On July 6, a referendum filed by the plaintiffs sought an initial injunction and a restraining order against the firm and its executives. In it, the plaintiffs claimed that such an action could cause significant losses, as their assets are at stake.
Save Investors’ Money
In the referendum, the plaintiffs assert that Helbiz is trying to destroy the smart contracts in a bid to hide losses due to cryptocurrencies and pave the way for its Initial Public Offering (IPO). They add that such an action would constitute a trespass, and at the minimum, an in sanctioned conversion of their physical property.
“The threatened destruction of personal property is a well-established basis for an injunction. Once destroyed, the contract […] can never be restored,” the referendum adds.

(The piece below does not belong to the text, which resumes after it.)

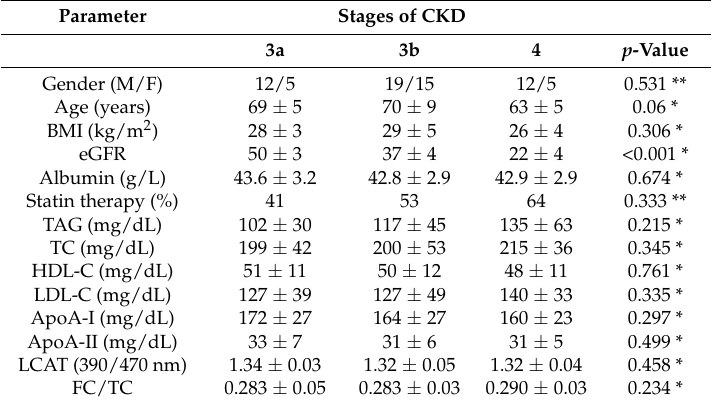
Table 1. Characteristics of patients at various stages of chronic kidney disease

Helbiz has had an exciting run-up to this point. The company’s chief executive, Salvatore Palella, is often credited for bringing electric scooters to Italy. However, he also did quite a lot for the blockchain industry.
In June 2019, Italian Transportation Minister Danilo Toninelli granted a decree allowing micro-mobility firms to operate in cities that had committed to an e-scoter trial. Many credit this decision to be an urging from Palella.
An ICO Bust?
Since then, Helbiz has become a surging company, with over 8,000 scooters in Italy alone. The company’s expansion has also gone beyond its home country — it now has offices in Milan, Singapore, Madrid, and New York, amongst others. Helbiz announced in June 2019 that it was working towards an Initial Public Offering (IPO). At the time, the company confirmed that it would conduct a dual listing on the NASDAQ and AIM Italia – an Italian stock exchange that caters primarily to the needs of small, quick-expansion firms.
The ICO for the HelbizCoin came in 2017, with Palella promoting the asset and its associated blockchain platform as a peer-to-peer solution that would revolutionize the ride-sharing economy. With the hype over the sharing economy reaching fever pitch in 2017, HelbizCoin managed to raise almost $40 million through small investors, according to a report.
In their case, however, the plaintiffs claim that Palella had broken the contract that he entered into with the investors at the time of the ICO. Michael Kanovitz, a civil rights attorney at Chicago-based Loevy & Loevy, explained that Palella had planned to use the ICO’s capital to build a “smartphone-based vehicle rental platform” Helbiz would use as a centerpiece for expanding to cars and seaplanes.
The plaintiffs are also accusing the firm of having sidelined them since it announced plans to go public. In part, they claimed that Helbiz had distanced itself from the HelbizCoin, mainly because the asset’s value had dropped by about 99 percent.